The Free Trade Pipe Dream
Money has value only because we can buy something with it. For simplicity let’s say that one dollar is backed by one widget. For every widget that is manufactured one dollar is created. So that the ratio of goods to dollars in circulation is one to one. Now what happens when that dollar is not used to purchase goods made in America but instead purchases goods made in China. Setting the effect on domestic prices when a dollar is exchanged for yuan, suffice it to say that the dollar will start losing value.
The U.S. Dollar cannot buy Chinees products and vice versa. Anyone who holds a Dollar only has the power to buy goods made in America. Without producing goods in America, the dollar has no value. Money is only valuable because we can buy things with it. Arguably foreign currencies are weighed against each other based upon the production capacity of its domestic production. So, if for example, China produces twice as much wealth by production [widgets] than does the United States, we might say that the yuan is twice as valuable than the Dollar. If one is holding a dollar and wants to buy goods from China, they must first convert the Dollar to the yuan. In this example the exchange would be two dollars per yuan. The Chinese who already hold the yuan only pay a dollar for widgets produced in China while Americans pay two dollars.
The value of the dollar against the yuan can only be equal if the United States produces the same value in goods [number of widgets] as are being produced in China. If for example there is nothing for the Chinese to buy in America, they will not desire to hold the Dollar and its value to them will be zero. The same holds true for anyone who is holding the Dollar, whether they are Americans or foreigners. One might be tempted so say that even if there is zero production, the Dollar can still purchase services that are offered by Americans. This is true, but at this point it is an unnecessary complication, because the answer would require another very long explanation. The short answer is that the service industry does not produce wealth. Basically, service is the overhead of production that increased the cost of widgets without added value. So, the dollar cannot be backed by services which do not represent production of wealth. Not one widget is produced by lawyers, psychologists, or truck drivers for that matter.
Now let’s consider the case where production does not change, but the dollars that represent that production increases.
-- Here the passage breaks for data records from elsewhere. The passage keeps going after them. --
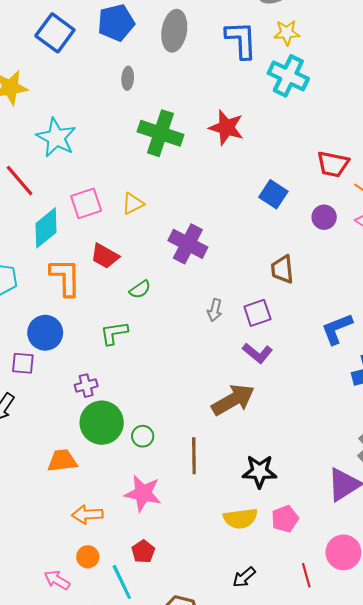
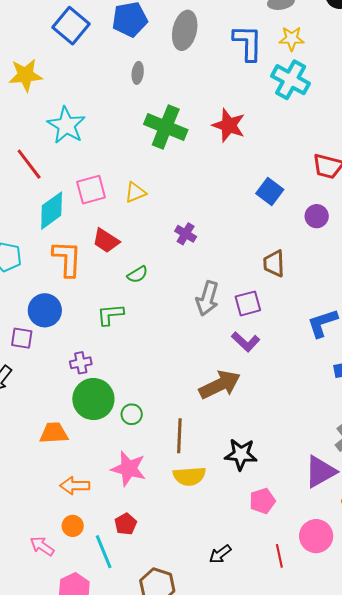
purple cross: (188, 244) -> (186, 234), size x0.6
gray arrow: (215, 310) -> (207, 298), size x1.6
yellow semicircle: (240, 518) -> (189, 476), moved

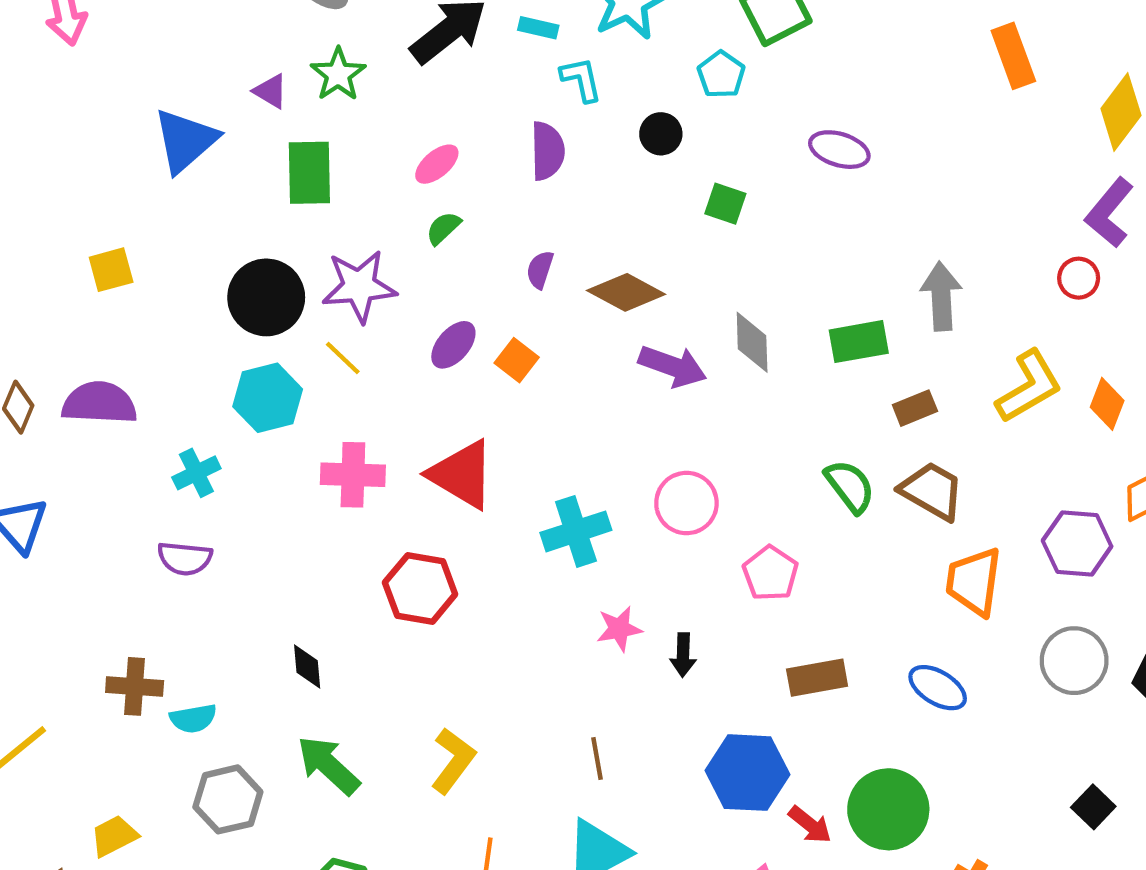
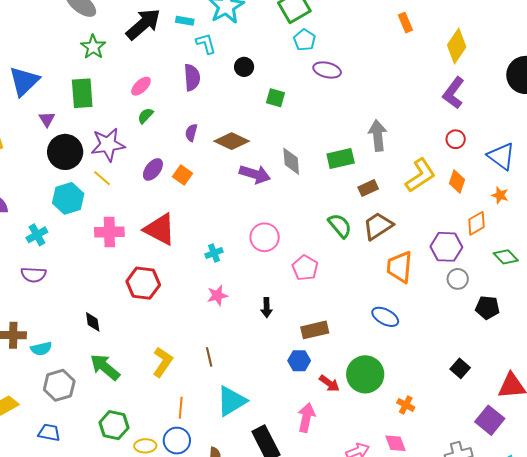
orange rectangle: (1013, 56) -> (405, 23), size x0.7
cyan pentagon: (721, 75) -> (305, 40), moved
purple triangle: (270, 91) -> (47, 119), moved, turned 30
red circle: (1079, 278) -> (456, 139), moved
brown trapezoid: (932, 491) -> (378, 226), turned -60
cyan cross: (576, 531) -> (214, 253), size x0.6
pink star: (619, 629) -> (217, 295), moved
gray circle: (1074, 661) -> (458, 279), moved, size x0.7
brown rectangle: (817, 678) -> (315, 330), moved
brown line: (597, 759) -> (209, 357), moved
blue hexagon: (747, 773) -> (299, 361), size x0.6

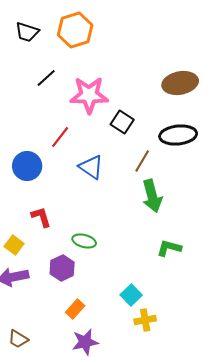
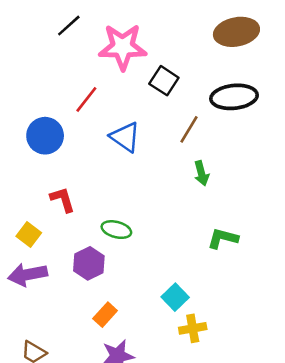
green arrow: (152, 196) -> (201, 173), size x0.6

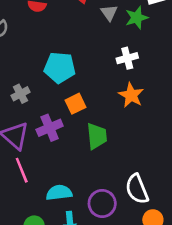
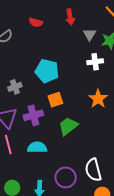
white cross: (127, 58) -> (95, 62), moved
green trapezoid: (97, 136) -> (68, 126), turned -130
cyan semicircle: (59, 193) -> (37, 147), moved

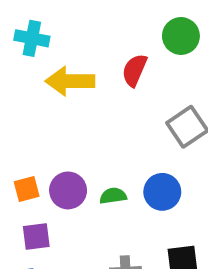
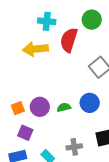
cyan cross: (32, 38) -> (47, 21), moved
red semicircle: (134, 70) -> (69, 40), size x1.4
purple square: (36, 236) -> (25, 133), turned 35

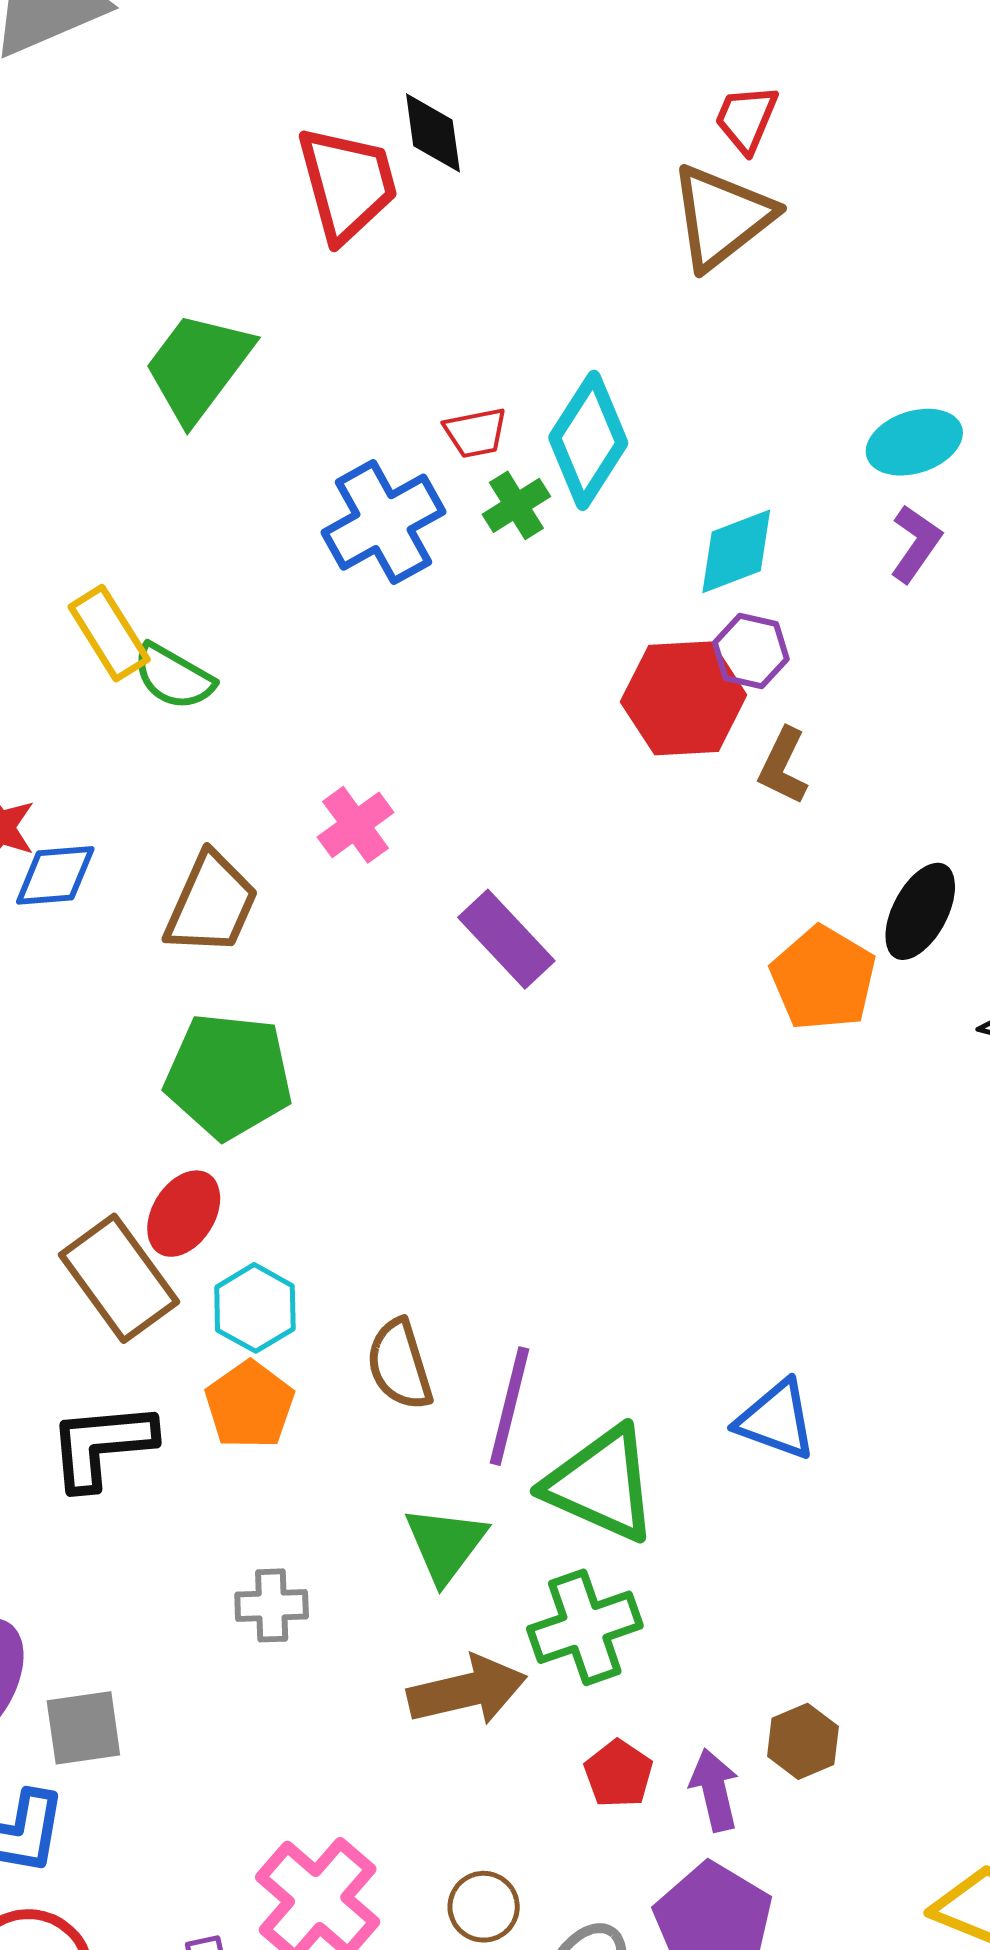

This occurs when the government prints money and distributes it to banks who either invest in securities, bonds or make loans. In any event the money is placed in circulation. Assume that the increase in the number of dollars placed into circulation is twice that which was in circulation before the money supply was increased. Since the dollar’s value is backed by the number of widgets produced in America, and that relationship is a constant, then it follows that if the numbers of dollars doubles and the number of widgets remains constant, the dollar’s value is reduced by 50%. Each dollar is worth one-half, or fifty cents. For the moment we will not factor in the velocity of money, except to say that if one dollars is transferred to another for value and that dollar is notplaced into circulation again, the one dollar as a velocity of one, but if the new holder of the dollar spends it on something else than it is as if two dollars existed since the one dollar has been exchanged for two widgets, but the one dollar still only represents the value of one widget
When Trump places tariffs on foreign goods in order to protect domestic production, initially the cost of a widget produced in china will increase by the amount of the tariff. A short-cited viewpoint does notlook beyond phase one, see this tariff as a bad thing for the consumer, but in reality, in the long term the tariff will protect the value of the dollar. By reducing competition from China, Americans will begin to produce widgets and for every widget that is produced a dollar will be placed into circulation. When more dollars are placed into circulation demand for widgets will increase and so more widgets will have to be produced which in the end results in growing the economy.
Opposition to tariffs is largely because tariffs increase the cost of widgets to consumers. Pure economic theory would hold that when a country such as China can produce a widget more cheaply than can be produced in America, and Bobbles can be produced more cheaply in America than in China, then everyone worldwide should purchase widgets from China and Bobbles from the United States. In this way everyone saves money that can be spend on other products. But like global governance which is hoped to produce world peace, the idea that such an economic system can actually be achieved is a pipe dream. China has for many decades trafficked in a trade war by imposing high tariffs on imports from the United States. In effect China has for a long time now engaged in a protectionist policy that has impoverished the American economy, not only by restricting imports from America, but also by subsidizing production of widgets in China so that in the short term it will cost more to produce the widget than it will sell for, but in the long time, once China has destroyed competition from the United States it will be able to charge in Dollars whatever it wants for widgets. In the extreme, for the sake of simplicity; meanwhile, since no one is being paid to produce widgets in the United States, everyone is out of work. Whether it is widgets or something else the principle is the same. No production, no economy.